- _PROBLEMS_
1) Rewrite the stretch from "Long ago, before" through "via cron jobs." in the post on migrating a PostgreSQL database, replacing "Postgres" with "PostgreSQL".
2) Carry on the post about migrating a PostgreSQL database to a new machine from the point where it stops.

- _SELECTED TEXT_
>>>

Migrating a PostgreSQL DB to a new machine without doing a dump & restore

Long ago, before I stepped into my role as de facto DBA in my current job, dump & restore of our Postgres database (dumping the entire DB to a text file, formatting the data disk, and restoring the data) was a pretty regular event. This was needed because we didn’t regularly vacuum the DB, which in turn was due to vacuums taking forever (which in the end ended up being due to crappy underlying hardware). We started doing monthly global vacuums (they took so long that monthly was about all we could handle) and we discovered we no longer needed to do dump & restores. When we finally upgraded to Postgres 8.2, which introduced autovacuum, things got even better, since we didn’t have to manage vacuuming via cron jobs.

<<<

- _RECORDED INFORMATION_

>>>

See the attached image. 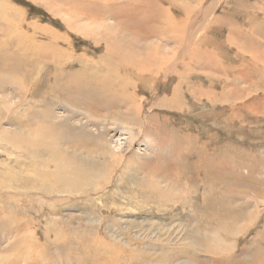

<<<

- _RESULTS BY TASK_
1)
Long ago, before I stepped into my role as de facto DBA in my current job, dump & restore of our PostgreSQL database (dumping the entire DB to a text file, formatting the data disk, and restoring the data) was a pretty regular event. This was needed because we didn’t regularly vacuum the DB, which in turn was due to vacuums taking forever (which in the end ended up being due to crappy underlying hardware). We started doing monthly global vacuums (they took so long that monthly was about all we could handle) and we discovered we no longer needed to do dump & restores. When we finally upgraded to PostgreSQL 8.2, which introduced autovacuum, things got even better, since we didn’t have to manage vacuuming via cron jobs.

2)
In the years between then and now our Postgres DB has ballooned to such a size that a D&R isn’t something we could feasibly do in a scheduled maintenance window. The last time I did one was when we bade farewell to the decrepit database in September, 2007. At that point our database consumed 730 GB on disk. Looking through my email archives, we began the dump at 6:30 PM on a Friday night and it completed at 3:48 AM Saturday. The restore started around 9 AM and ran until around 1 PM (I assume it went so much faster than the dump due to the new DB being significantly better hardware-wise). Building indices took until 9:27 PM Saturday. We then ran a global “ANALYZE” to generate DB stats; the analyze ran from 10 PM until 1 AM Sunday. We then had most of Sunday to process the backlog of data that accumulated since Friday afternoon when we took the database offline.

So, with a 730 GB DB, the entire procedure took 9 hours (dump) + 4 hours (restore) + 8 hours (index rebuild) + 3 hours (analyze), so about 24 hours.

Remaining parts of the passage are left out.